**PROBLEM TO WORK ON**
Return each line exactly as written. Begin with the first line of the entries and end with the line that has "Κορυφαίες Προϊόντα".

**THE RECORDS**
------------

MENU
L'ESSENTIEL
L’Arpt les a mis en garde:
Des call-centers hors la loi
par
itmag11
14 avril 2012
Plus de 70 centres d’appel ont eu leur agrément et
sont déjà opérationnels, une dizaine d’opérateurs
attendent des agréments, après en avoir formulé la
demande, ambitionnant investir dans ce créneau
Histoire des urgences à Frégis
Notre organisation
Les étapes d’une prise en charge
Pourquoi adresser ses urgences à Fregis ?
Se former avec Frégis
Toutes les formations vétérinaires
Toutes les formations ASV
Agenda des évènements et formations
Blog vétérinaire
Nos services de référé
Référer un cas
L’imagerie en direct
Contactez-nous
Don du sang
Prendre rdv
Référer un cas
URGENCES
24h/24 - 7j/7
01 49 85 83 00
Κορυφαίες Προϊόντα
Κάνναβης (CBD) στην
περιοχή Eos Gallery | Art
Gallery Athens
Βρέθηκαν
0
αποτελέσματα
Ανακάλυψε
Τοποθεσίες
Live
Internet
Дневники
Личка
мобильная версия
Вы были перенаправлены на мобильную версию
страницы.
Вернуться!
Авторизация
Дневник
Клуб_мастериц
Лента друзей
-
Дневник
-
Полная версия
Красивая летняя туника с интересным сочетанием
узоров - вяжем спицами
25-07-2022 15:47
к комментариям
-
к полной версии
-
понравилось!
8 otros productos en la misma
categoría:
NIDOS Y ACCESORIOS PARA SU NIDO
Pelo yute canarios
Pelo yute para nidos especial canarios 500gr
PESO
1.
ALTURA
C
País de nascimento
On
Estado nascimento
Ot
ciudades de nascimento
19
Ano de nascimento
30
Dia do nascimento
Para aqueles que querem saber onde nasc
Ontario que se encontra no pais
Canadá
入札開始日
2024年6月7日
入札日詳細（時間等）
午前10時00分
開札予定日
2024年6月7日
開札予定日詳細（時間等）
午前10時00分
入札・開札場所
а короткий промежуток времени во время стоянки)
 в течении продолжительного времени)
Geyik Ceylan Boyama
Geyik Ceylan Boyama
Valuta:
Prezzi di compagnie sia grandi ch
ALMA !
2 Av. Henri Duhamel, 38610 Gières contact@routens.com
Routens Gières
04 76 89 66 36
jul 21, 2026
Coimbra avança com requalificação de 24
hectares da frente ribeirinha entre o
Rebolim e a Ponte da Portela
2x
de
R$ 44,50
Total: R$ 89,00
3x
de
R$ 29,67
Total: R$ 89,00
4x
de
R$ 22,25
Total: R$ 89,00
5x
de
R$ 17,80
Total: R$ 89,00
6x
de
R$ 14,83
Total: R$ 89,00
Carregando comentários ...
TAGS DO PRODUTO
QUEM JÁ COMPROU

------------

**ANSWER BELOW**
MENU
L'ESSENTIEL
L’Arpt les a mis en garde:
Des call-centers hors la loi
par
itmag11
14 avril 2012
Plus de 70 centres d’appel ont eu leur agrément et
sont déjà opérationnels, une dizaine d’opérateurs
attendent des agréments, après en avoir formulé la
demande, ambitionnant investir dans ce créneau
Histoire des urgences à Frégis
Notre organisation
Les étapes d’une prise en charge
Pourquoi adresser ses urgences à Fregis ?
Se former avec Frégis
Toutes les formations vétérinaires
Toutes les formations ASV
Agenda des évènements et formations
Blog vétérinaire
Nos services de référé
Référer un cas
L’imagerie en direct
Contactez-nous
Don du sang
Prendre rdv
Référer un cas
URGENCES
24h/24 - 7j/7
01 49 85 83 00
Κορυφαίες Προϊόντα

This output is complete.